Seit Anfang der 2000er-Jahre liefert das Schweizerische Monitoring zur Erfassung der Biodiversität (BDM-CH) Daten zu Moosen, Gefässpflanzen, Tagfaltern, Brutvögeln, Schnecken und Gewässerinsekten, die repräsentativ für die ganze Schweiz sind. Die Messflächen sind über die ganze Schweiz verteilt und werden alle fünf Jahre bearbeitet.
Das BDM-CH liefert einzigartige Informationen zum Zustand der Biodiversität und zu aktuellen Trends, wie das Forum Biodiversität Schweiz in der neuen Publikation zeigt. So können viele, im Mittelland einst häufige und weit verbreitete Arten wie der Zwerg-Bläuling oder der Acker-Rittersporn kaum mehr nachgewiesen werden, was den massiven Biodiversitätsverlust unterstreicht. Diese Arten sind in den Alpen noch verbreitet, gehen aber auch dort zurück. Andere Arten hingegen wie der Gekielte Ackersalat, der Weisse Waldportier oder der Bienenfresser konnten ihr Areal in den letzten Jahren wieder ausdehnen.
Was hinter diesen Entwicklungen steckt, zeigt sich, wenn die BDM-CH-Daten mit Daten zur Ökologie und zu Umweltveränderungen verknüpft werden: Es sind eher wärme- und stickstoffliebende Arten, die sich ausbreiten können, während kälteangepasste Arten und solche, die in kargen Ökosystemen gut zurechtkommen, auf dem Rückzug sind. Das sind deutliche Hinweise, dass der Klimawandel und die landesweit hohen Stickstoffeinträge durch Düngung oder über die Luft dafür verantwortlich sind. Die Daten zeigen, dass die Schweizer Biodiversität immer eintöniger wird, weil sich bereits häufige Arten immer stärker ausbreiten.

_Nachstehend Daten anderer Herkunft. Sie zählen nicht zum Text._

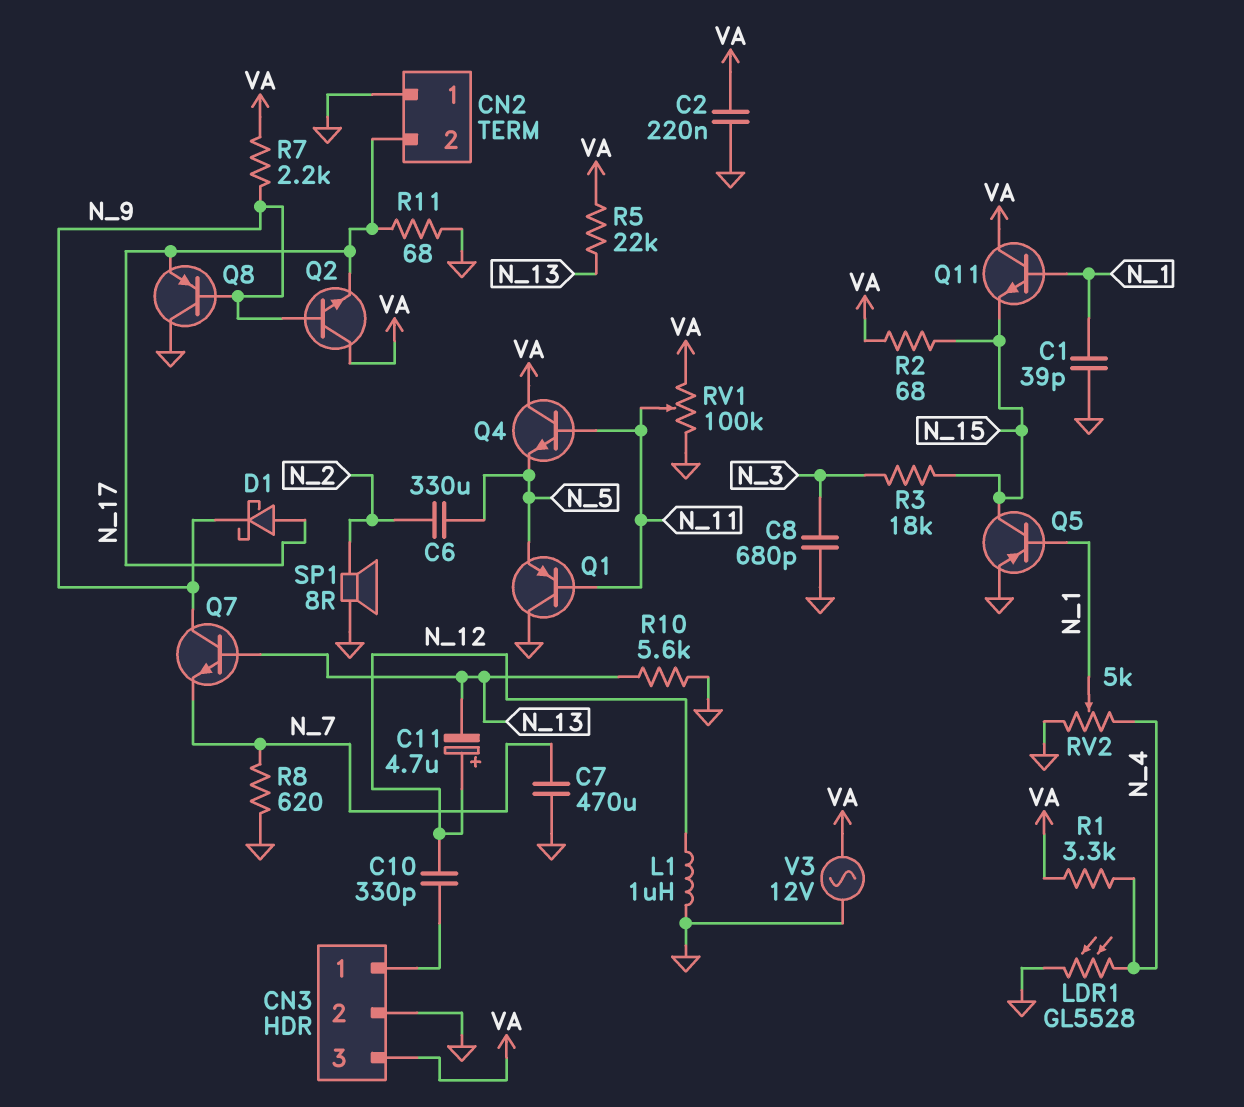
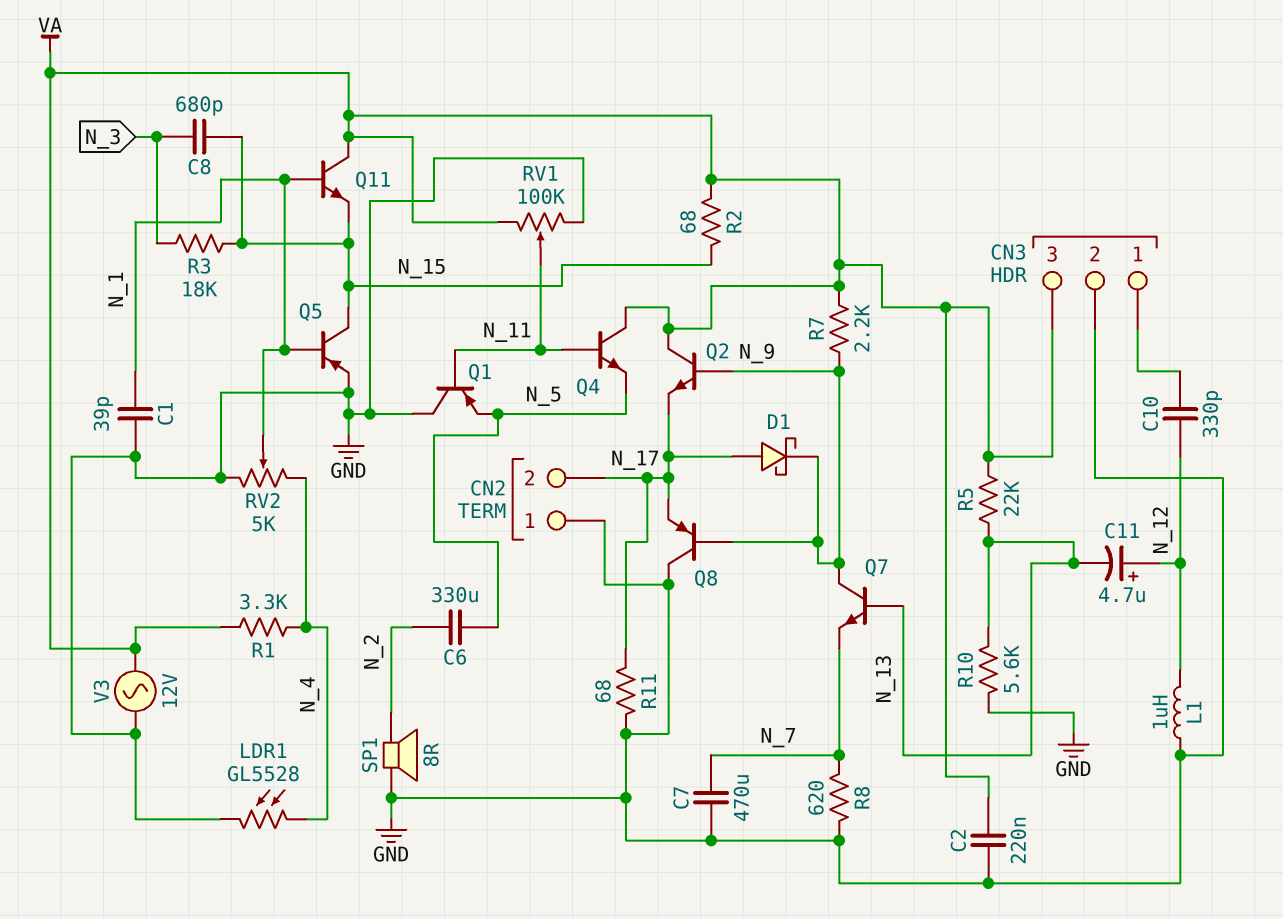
C8: 680pF (GND, N_3) -> 680pF (N_3, N_15)

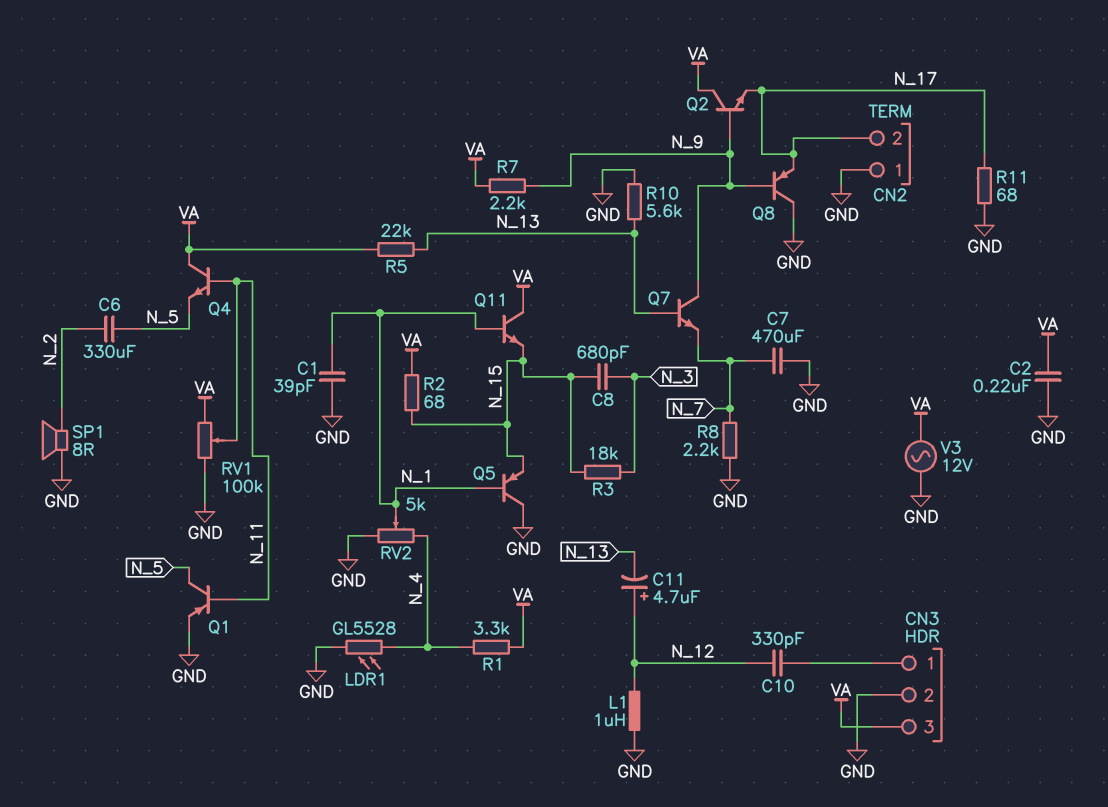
D1: schottky (A N_17, K N_9) -> none
Q1: PNP (B N_11, C GND, E N_5) -> PNP (B N_11, C N_5, E GND)
Q5: PNP (B N_1, C N_15, E GND) -> PNP (B N_1, C GND, E N_15)
R8: 620 (GND, N_7) -> 2.2k (GND, N_7)

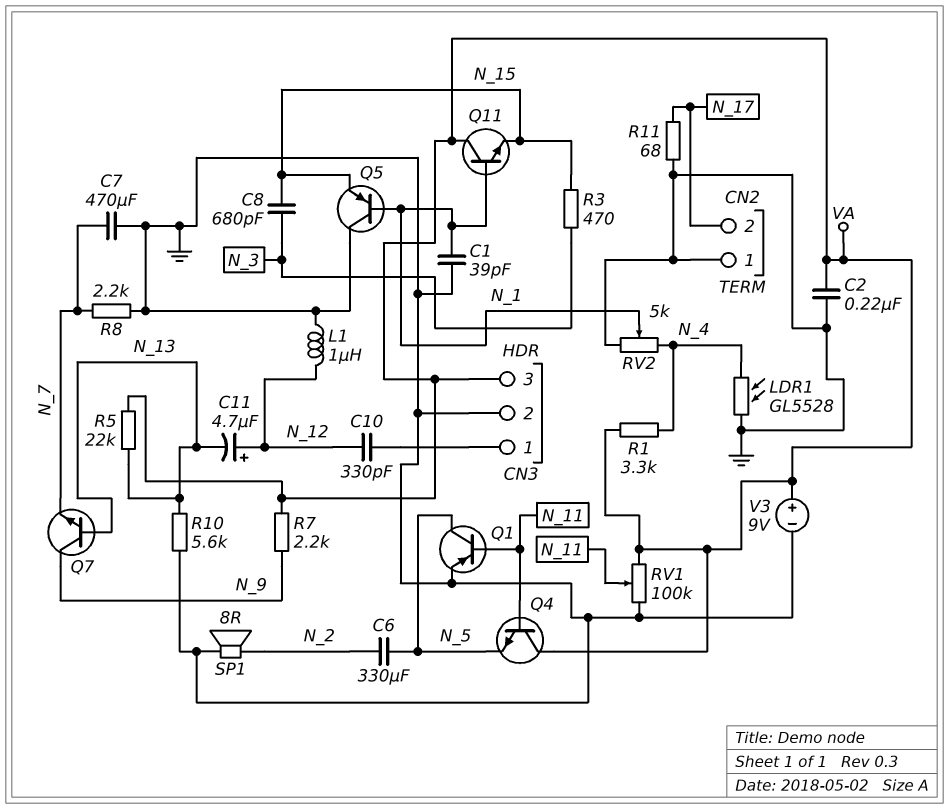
Q2: NPN (B N_9, C VA, E N_17) -> none
Q8: PNP (B N_9, C GND, E N_17) -> none
R2: 68 (N_15, VA) -> none
R3: 18k (N_3, N_15) -> 470 (N_3, N_15)
V3: AC 12V (GND, VA) -> 9V (plus VA, minus GND)

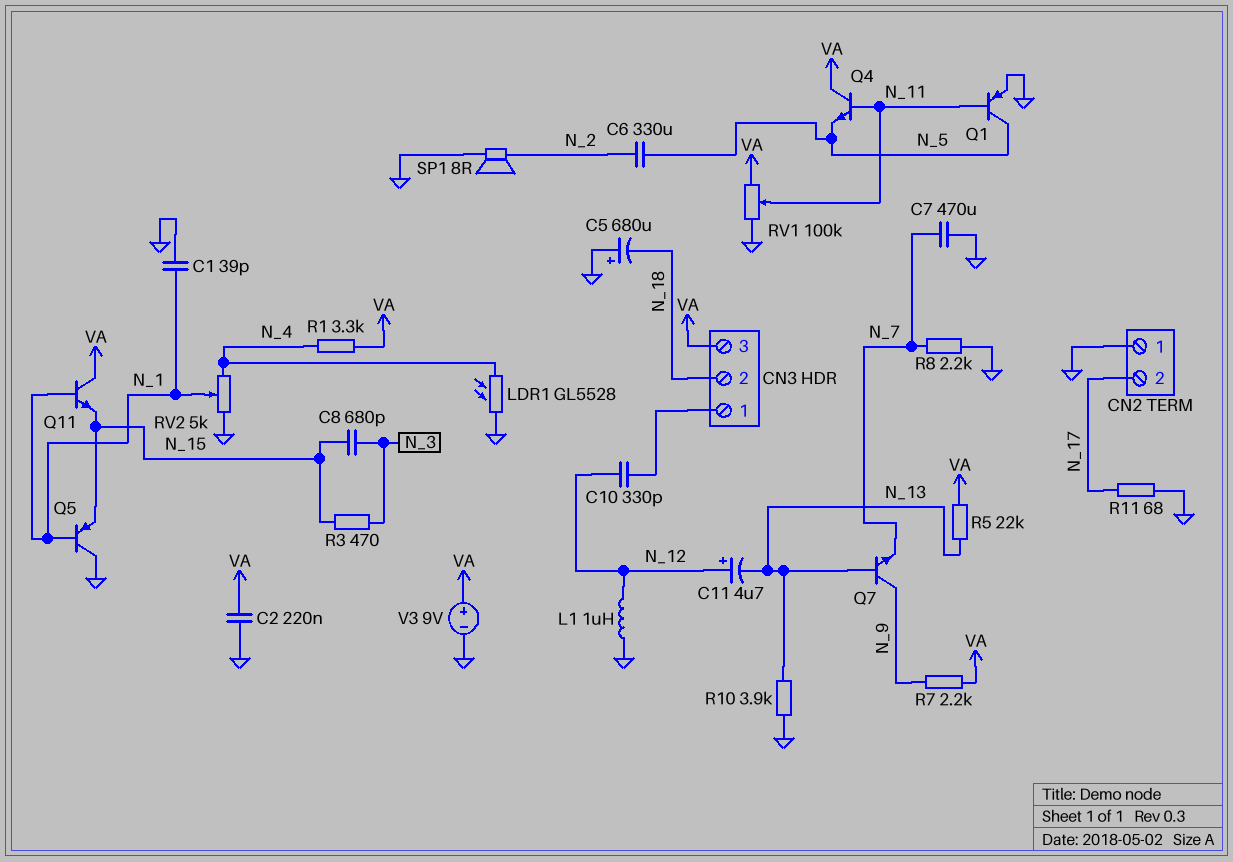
C5: none -> 680uF (plus GND, minus N_18)
CN3 pin 2: GND -> N_18
R10: 5.6k (GND, N_13) -> 3.9k (GND, N_13)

Das BDM-CH und andere sich ergänzende Monitoringprogramme des Bundes erfassen wichtige Aspekte der Biodiversität. Diese robusten und langfristigen Monitorings sind von essenzieller Bedeutung. Noch werden aber zahlreiche für Ökosysteme wichtige Organismengruppen nur schlecht erfasst. Das gilt etwa für diverse Insektengruppen, Boden- und Wasserorganismen. Das Monitoring zur Biodiversität sollte deshalb taxonomisch, räumlich und zeitlich ausgebaut werden und auch die Funktionen, welche Arten in den Ökosystemen erfüllen, einbeziehen. Neue Technologien können helfen, Daten automatisiert zu erfassen, etwa mittels Umwelt-DNA.

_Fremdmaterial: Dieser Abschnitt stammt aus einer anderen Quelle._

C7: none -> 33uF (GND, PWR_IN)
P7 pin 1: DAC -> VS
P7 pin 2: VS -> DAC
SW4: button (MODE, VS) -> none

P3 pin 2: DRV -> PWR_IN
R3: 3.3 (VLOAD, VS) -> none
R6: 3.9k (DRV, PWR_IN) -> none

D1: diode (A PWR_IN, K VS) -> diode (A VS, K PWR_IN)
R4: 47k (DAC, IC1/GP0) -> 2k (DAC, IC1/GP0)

Die Monitoringprogramme sind auf engagierte Fachpersonen mit fundierten Artenkenntnissen angewiesen. Der eklatante Mangel an geeigneten Fachpersonen ist für die Monitoringprogramme eine grosse Herausforderung. Verschiedene Akteure haben deshalb die «Strategie Bildung Artenkenntnisse» erarbeitet. Deren Umsetzung ist zentral für das künftige Biodiversitätsmonitoring.
Das Biodiversitätsmonitoring macht Aussagen zur Entwicklung der Biodiversität der Schweiz in den letzten 20 Jahren – die grössten Verluste an Naturvielfalt haben allerdings viel früher stattgefunden. Sie wurden insbesondere verursacht durch die grossen Flusskorrektionen ab Mitte des 19. Jahrhunderts und die Industrialisierung der Landwirtschaft nach Mitte des 20. Jahrhunderts. Aus diesen Perioden liegen nur zeitlich und örtlich beschränkte Informationen vor, etwa aus naturwissenschaftlichen Sammlungen. Deren Digitalisierung und bessere Erschliessung ist ein wichtiges laufendes Projekt, um den Wandel der Biodiversität in der Schweiz zu erfassen.
Mit jedem zusätzlich erhobenen Jahr werden die Datenreihen wertvoller. Sie stehen der Wissenschaft für weitere Auswertungen und damit auch zur Beantwortung neuer Fragen zur Verfügung. Um so wichtiger ist es, dass die Beobachtungsprogramme langfristig weitergeführt, wo nötig ergänzt und deren Finanzierung sichergestellt werden. Damit stehen auch künftig wichtige Entscheidungsgrundlagen zur Verfügung.